Крест запечатлился на скале и виден до сих пор. Кебуны обратились в каменья, а жертвы их — в прах. Там же, на реке Нявдеме, Трифон построил часовню, ставшую центром самого западного на севере православного Нявдемского прихода.

Умер Трифон в 1583 году, а спустя шесть дет Печенгский монастырь разорили шведы, уничтожив всех его иноков. Но 300 лет спустя монастырь было решено возродить, добавив к его названию имя Трифона.

Примерно так описывают жизнь и деяния «лопарского апостола» — преподобного Трифона русские православные издания. В них упор делается на то, что он еще в годы юности отличался (особым благочестием, однако как он стал пустынником и почему отправился на берега Ледовитого океана, из них так и не ясно. Но вот профессор саамского языка из королевского университета в Христиании, знаток Лапландии Й.А. Фриис в 80-е годы прошлого века поведал несколько иную историю Трифона, показав его и с другой стороны, которую, если бы даже и знали в России, конечно же, постарались обойти молчанием в житии преподобного.

Оказывается, не вся жизнь Трифона протекала в служении богу. По преданию, он в молодости был отпетым разбойником и с шайкой своих товарищей опустошал пределы Финляндии и Карелии, убивал людей, жег селения, пролил много невинной крови. Жестокого атамана в его опустошительных набегах всегда сопровождала молодая красивая подруга — жена ли, любовница — неизвестно. Звали ее Елена, и была она из знатного рода. Своей кротостью и влиянием, которое она имела на Трифона, ей удавалось спасти немало невинных жертв. Но как-то она заступилась за одного из молодых слуг атамана, обвиненного товарищами в измене. Трифон хотел убить того ударом топора, но Елена заслонила его. Хмель и вспышка ревности совсем ослепили Трифона, и Елена упала с раскроенным черепом. Это и изменило последующую жизнь Трифона. Он оставил шайку, уединился, не употреблял пития, где был хмель, не ел мяса, только рыбу и коренья. Так, ведя жизнь отшельника, он и добрался до Лапландии...
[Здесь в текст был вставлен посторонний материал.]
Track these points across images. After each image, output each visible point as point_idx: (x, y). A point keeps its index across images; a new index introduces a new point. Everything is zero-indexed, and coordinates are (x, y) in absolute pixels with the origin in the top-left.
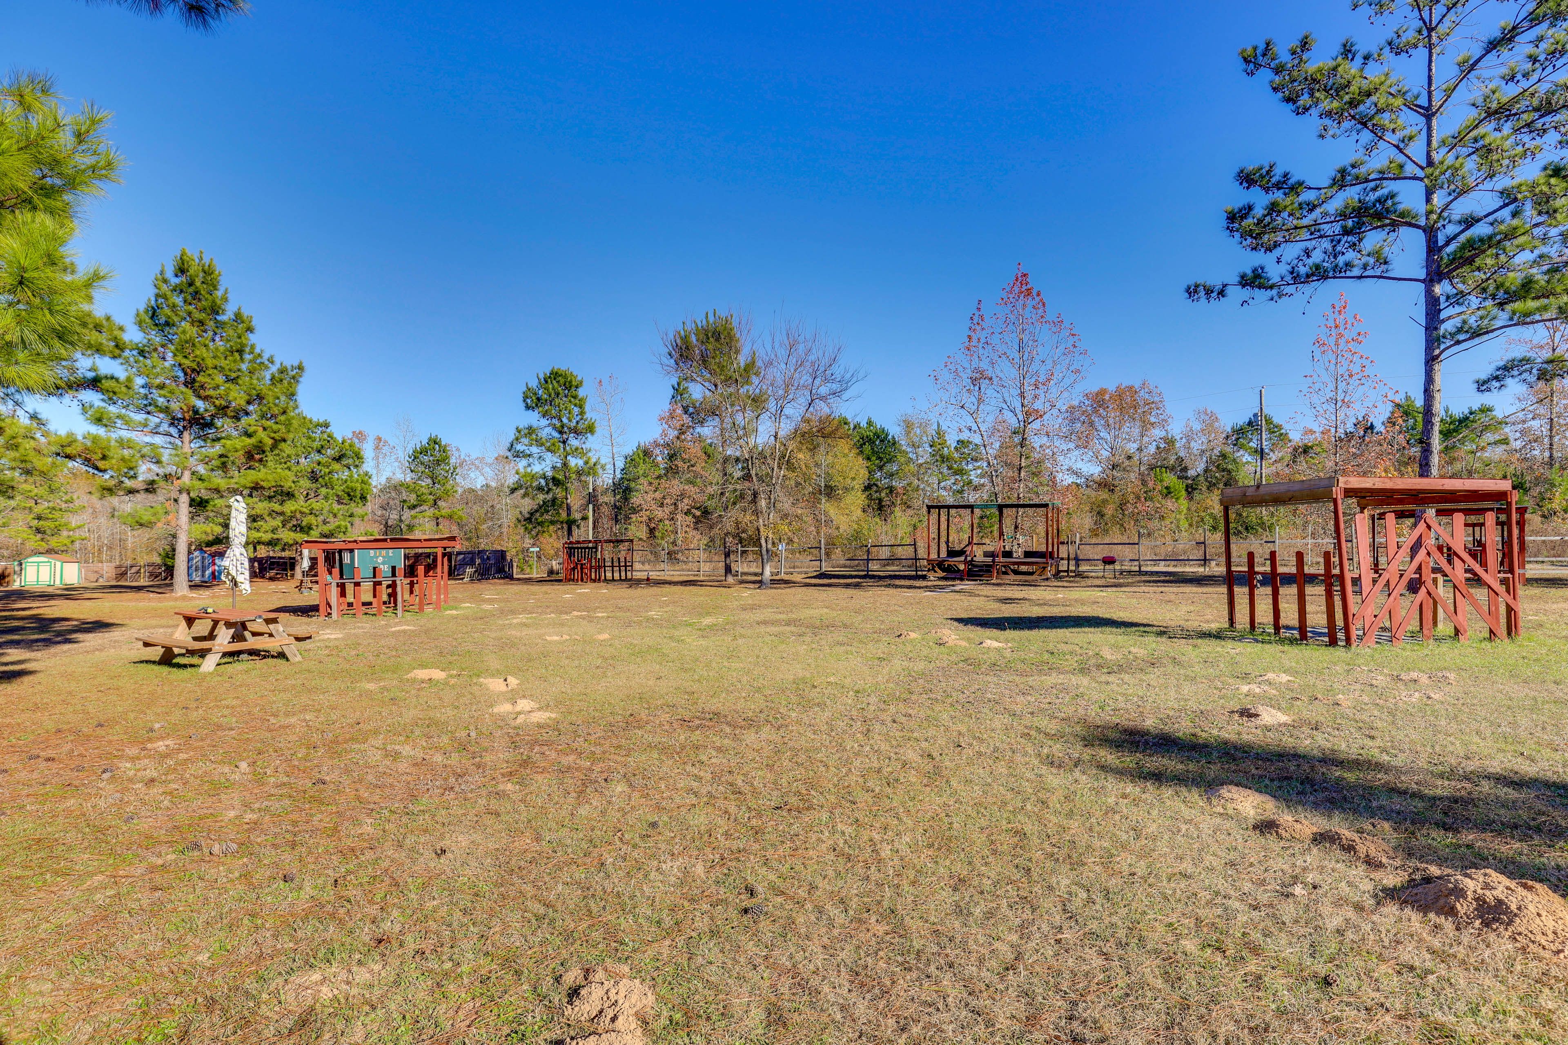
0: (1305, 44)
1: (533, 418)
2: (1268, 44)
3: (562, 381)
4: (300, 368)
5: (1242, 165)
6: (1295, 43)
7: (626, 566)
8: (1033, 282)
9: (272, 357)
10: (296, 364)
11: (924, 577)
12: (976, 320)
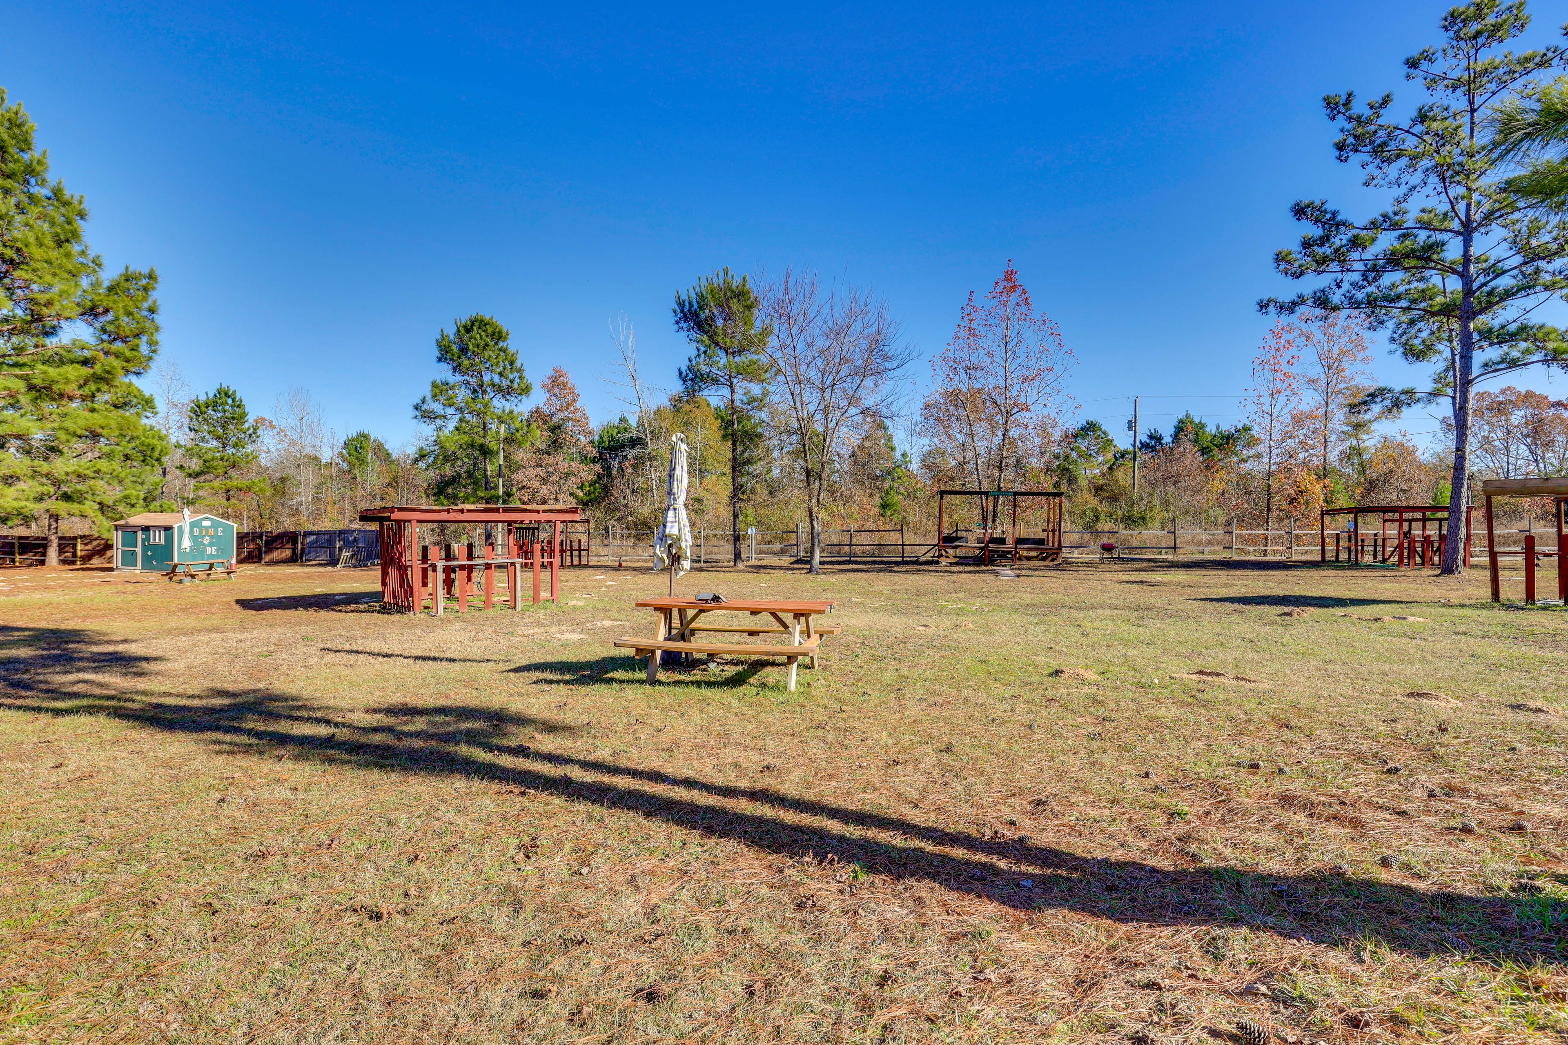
0: (1386, 101)
1: (444, 372)
2: (1349, 95)
3: (490, 330)
4: (151, 276)
5: (1299, 199)
6: (1377, 98)
7: (580, 550)
8: (1020, 279)
9: (98, 257)
10: (145, 271)
11: (937, 563)
12: (968, 311)
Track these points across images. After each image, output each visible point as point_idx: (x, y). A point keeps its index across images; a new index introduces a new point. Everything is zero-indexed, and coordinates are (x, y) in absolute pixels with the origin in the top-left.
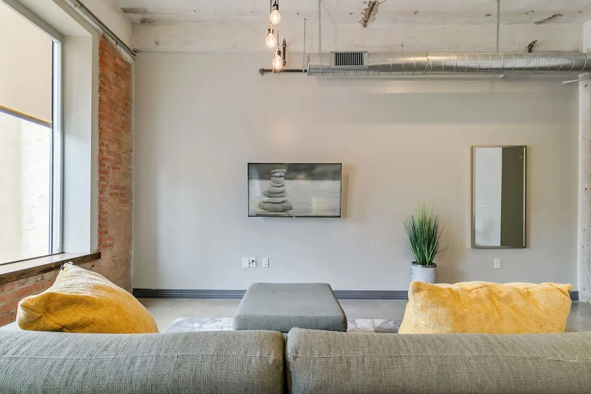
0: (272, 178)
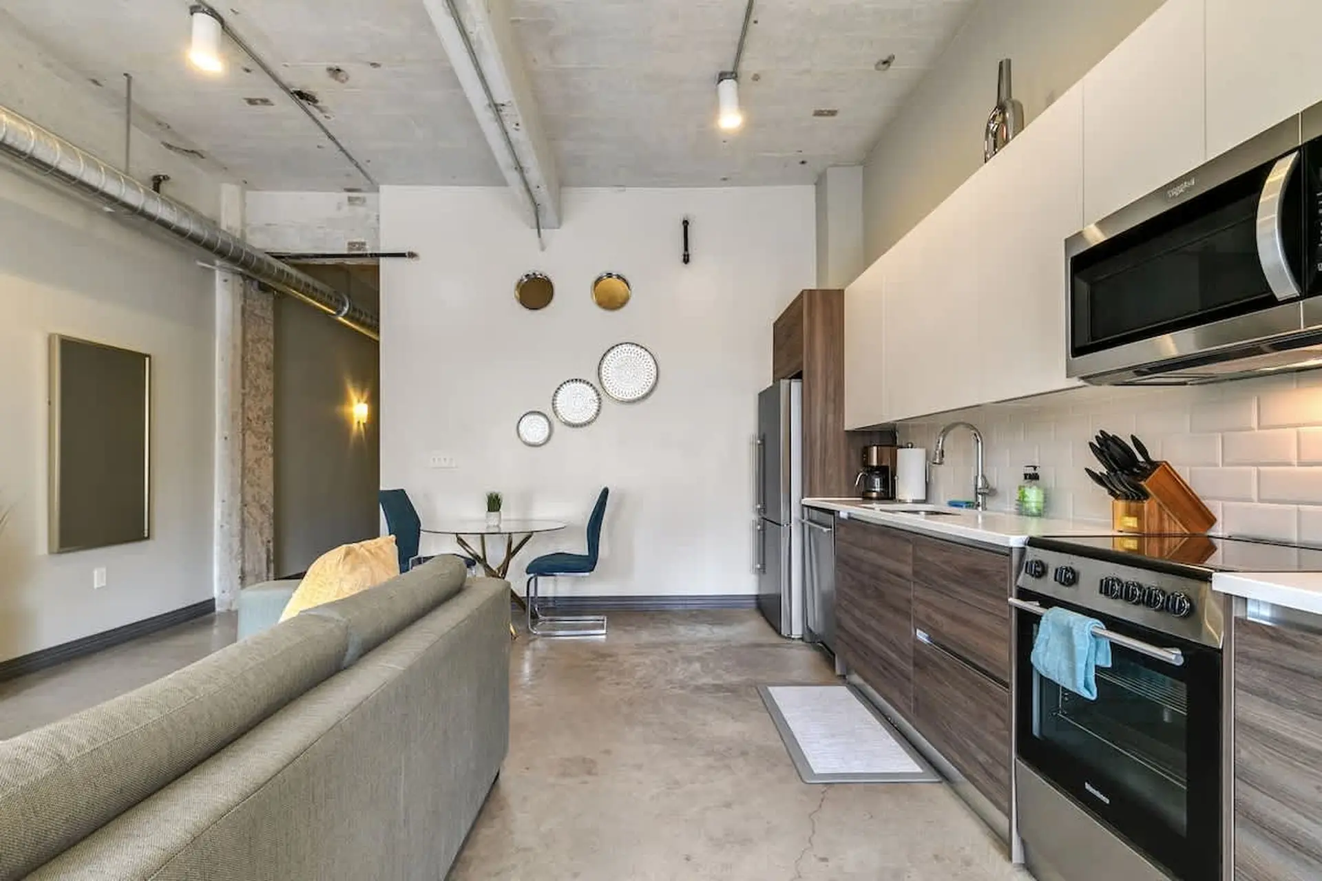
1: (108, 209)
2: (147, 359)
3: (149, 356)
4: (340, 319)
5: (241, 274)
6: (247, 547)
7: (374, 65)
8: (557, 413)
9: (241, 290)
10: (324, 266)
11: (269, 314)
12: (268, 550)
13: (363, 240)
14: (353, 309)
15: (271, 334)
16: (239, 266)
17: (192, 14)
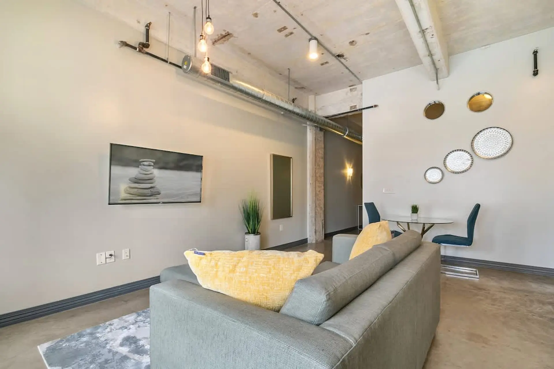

Видимо, этот, «норвежский» вариант жизнеописания Трифона и услышал в Сванвике Виктор. Какой бы из них ни был ближе к истине, но с именем Трифона и по сей день связывают появление и монастыря в Печенге, и церкви в Борисоглебске, и часовни в Нейдене.

Недалеко от Нявдемы находилось Шапкино — небольшой залив у самого устья реки, где до 1811 года было самое дальнее становище поморских рыбаков. Еще в 1808 году устье реки защищала русская батарея. После 1826 года Нявдемский, Ровденский и часть Пазрицкого приходов отошли к Норвегии, и уже в 30-е годы погост «русских лопарей» на Нявдеме был обитаем только летом, а зимой они уходили вверх по реке. Но еще в начале нашего века местные саамы, как исповедующие православную веру, считались прихожанами Пазрицкого прихода. Правда, в самом конце XIX века «Путеводитель по Северу России» сообщал, что вид нявдемской часовни «донельзя жалкий».